WHAT THIS TASK INVOLVES: Reproduce the text of the listing below word for word, omitting the pictures.

MATERIAL FOR THIS EXERCISE:
====
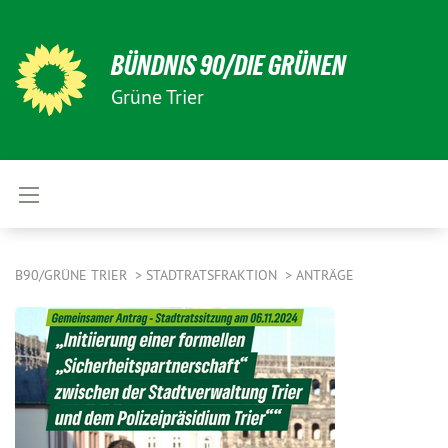
BÜNDNIS 90/DIE GRÜNEN
Grüne Trier
B90/GRÜNE TRIER
STADTRATSFRAKTION
ANTRÄGE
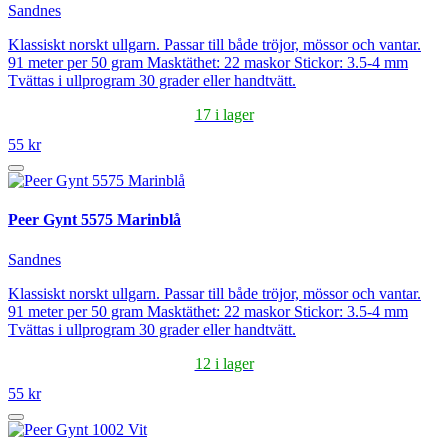
Sandnes
Klassiskt norskt ullgarn. Passar till både tröjor, mössor och vantar.
91 meter per 50 gram Masktäthet: 22 maskor Stickor: 3.5-4 mm
Tvättas i ullprogram 30 grader eller handtvätt.
17 i lager
55 kr
Peer Gynt 5575 Marinblå
Sandnes
Klassiskt norskt ullgarn. Passar till både tröjor, mössor och vantar.
91 meter per 50 gram Masktäthet: 22 maskor Stickor: 3.5-4 mm
Tvättas i ullprogram 30 grader eller handtvätt.
12 i lager
55 kr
====
RESULT BELOW:
BÜNDNIS 90/DIE GRÜNEN
Grüne Trier
B90/GRÜNE TRIER
STADTRATSFRAKTION
ANTRÄGE
Sandnes
Klassiskt norskt ullgarn. Passar till både tröjor, mössor och vantar.
91 meter per 50 gram Masktäthet: 22 maskor Stickor: 3.5-4 mm
Tvättas i ullprogram 30 grader eller handtvätt.
17 i lager
55 kr
Peer Gynt 5575 Marinblå
Sandnes
Klassiskt norskt ullgarn. Passar till både tröjor, mössor och vantar.
91 meter per 50 gram Masktäthet: 22 maskor Stickor: 3.5-4 mm
Tvättas i ullprogram 30 grader eller handtvätt.
12 i lager
55 kr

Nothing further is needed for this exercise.